Solution for the InsightDataEngineering coding-challenge
The Main.py contains the main program, while tweetprocessor.py contains the subroutine to process the tweets (i.e. feature 1), and to count the rolling average of the graph nodes (i.e. feature 2)
Upon calling run.sh, the code will ask whether user wants to use the example file [ex ] (tweets.txt in tweet_input folder), or the live stream data from Twitter [st], using the twitter API.
a .twitter-example file with the credentials need to exist in the src folder for the twitter API to work.
Use streaming data [st], or example file [ex]? [st/ex] :
When choosing to use the live streaming data, the software will ask whether user wants to append the streams into the tweets.txt file:
Store tweet streams to tweets.txt? [y/n]:
Modules Imported:
Except for tweepy, these imported modules are usually standard in a python distribution
- re
- datetime
- time
- json
- collections
- copy
- os
- tweepy [Please refer to tweepy website for installation]
Feature 1
The solution for cleaning the tweets [feature 1] employs two strategies:
- Searching for the text using internal string module
- Searching for unicodes, hashtags and escape sequences using Regular Expression (re module)
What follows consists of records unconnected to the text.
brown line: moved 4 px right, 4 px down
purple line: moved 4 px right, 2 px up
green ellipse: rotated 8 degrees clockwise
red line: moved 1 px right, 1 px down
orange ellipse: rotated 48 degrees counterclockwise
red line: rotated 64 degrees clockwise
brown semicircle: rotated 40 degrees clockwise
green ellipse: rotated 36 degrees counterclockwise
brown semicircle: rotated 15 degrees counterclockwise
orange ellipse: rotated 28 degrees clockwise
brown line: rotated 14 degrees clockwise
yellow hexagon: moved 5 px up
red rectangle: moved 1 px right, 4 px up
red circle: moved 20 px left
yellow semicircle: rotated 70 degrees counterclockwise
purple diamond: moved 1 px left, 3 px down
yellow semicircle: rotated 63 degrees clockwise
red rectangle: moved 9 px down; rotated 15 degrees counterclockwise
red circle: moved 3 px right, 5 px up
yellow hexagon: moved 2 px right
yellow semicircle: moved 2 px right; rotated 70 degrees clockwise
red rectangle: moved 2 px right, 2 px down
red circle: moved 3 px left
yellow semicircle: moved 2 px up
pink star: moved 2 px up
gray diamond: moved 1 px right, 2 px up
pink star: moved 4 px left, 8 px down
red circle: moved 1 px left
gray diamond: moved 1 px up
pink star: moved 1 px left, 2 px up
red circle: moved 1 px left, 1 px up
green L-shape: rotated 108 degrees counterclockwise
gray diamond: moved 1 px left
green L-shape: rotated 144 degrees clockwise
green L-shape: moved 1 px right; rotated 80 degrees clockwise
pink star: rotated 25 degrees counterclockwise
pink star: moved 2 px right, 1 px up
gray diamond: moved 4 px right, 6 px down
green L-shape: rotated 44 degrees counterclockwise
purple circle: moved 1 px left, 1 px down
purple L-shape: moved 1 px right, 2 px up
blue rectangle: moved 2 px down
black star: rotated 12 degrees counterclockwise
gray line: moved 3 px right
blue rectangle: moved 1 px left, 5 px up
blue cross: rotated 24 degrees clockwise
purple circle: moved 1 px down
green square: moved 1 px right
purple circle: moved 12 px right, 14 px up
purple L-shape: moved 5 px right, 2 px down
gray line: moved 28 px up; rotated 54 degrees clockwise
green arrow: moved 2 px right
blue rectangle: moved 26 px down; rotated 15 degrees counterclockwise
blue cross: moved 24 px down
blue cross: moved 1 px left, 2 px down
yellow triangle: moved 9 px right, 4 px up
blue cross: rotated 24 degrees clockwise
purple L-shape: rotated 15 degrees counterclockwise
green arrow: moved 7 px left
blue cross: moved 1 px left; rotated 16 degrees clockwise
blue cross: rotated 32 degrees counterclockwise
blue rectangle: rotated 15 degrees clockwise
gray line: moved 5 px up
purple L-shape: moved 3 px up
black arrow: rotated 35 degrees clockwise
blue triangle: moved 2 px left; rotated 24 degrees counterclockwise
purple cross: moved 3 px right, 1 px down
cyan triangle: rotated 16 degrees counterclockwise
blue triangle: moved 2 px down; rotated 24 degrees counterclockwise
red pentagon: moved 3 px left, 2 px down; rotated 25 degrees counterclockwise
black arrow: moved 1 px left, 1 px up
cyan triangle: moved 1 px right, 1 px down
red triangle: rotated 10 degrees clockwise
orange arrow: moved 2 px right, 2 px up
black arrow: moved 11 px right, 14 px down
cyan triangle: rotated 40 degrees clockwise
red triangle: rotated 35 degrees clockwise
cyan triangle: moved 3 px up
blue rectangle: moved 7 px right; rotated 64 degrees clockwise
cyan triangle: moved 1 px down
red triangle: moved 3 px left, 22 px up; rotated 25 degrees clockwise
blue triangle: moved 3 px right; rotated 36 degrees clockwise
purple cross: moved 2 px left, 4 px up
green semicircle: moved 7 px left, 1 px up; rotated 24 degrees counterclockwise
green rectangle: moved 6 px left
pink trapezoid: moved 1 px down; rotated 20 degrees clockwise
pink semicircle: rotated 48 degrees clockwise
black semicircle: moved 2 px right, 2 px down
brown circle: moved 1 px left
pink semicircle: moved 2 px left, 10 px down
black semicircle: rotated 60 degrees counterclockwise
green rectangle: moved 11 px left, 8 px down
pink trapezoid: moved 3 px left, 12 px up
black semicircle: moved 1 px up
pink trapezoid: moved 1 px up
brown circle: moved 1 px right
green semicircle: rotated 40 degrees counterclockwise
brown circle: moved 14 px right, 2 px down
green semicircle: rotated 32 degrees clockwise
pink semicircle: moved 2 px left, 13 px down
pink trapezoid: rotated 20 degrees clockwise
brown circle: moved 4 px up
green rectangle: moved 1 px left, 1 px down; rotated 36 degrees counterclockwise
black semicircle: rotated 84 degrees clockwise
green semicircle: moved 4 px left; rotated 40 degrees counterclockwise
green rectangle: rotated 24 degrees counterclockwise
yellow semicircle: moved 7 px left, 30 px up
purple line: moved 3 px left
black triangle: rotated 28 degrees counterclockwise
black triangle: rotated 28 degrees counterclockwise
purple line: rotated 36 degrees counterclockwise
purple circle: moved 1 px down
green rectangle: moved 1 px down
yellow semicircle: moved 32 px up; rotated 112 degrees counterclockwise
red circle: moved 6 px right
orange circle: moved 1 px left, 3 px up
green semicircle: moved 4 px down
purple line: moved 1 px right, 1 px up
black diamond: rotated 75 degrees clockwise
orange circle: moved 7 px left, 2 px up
While one can employ json module to extract the text, I believe that string provides better performance
Feature 2
The graph is stored as dictionary in python. In addition, I keep the number of hashtags associated with the connected nodes in the dictionary. Adding and removing the hashtags will increment or decrement the counter, and once it reaches zero, the connected node will be removed.
Another counter is used to keep tabs of the graph nodes, and the total sum of the connected vertices.
This way, the subroutine avoids recalculating the graph for every tweets.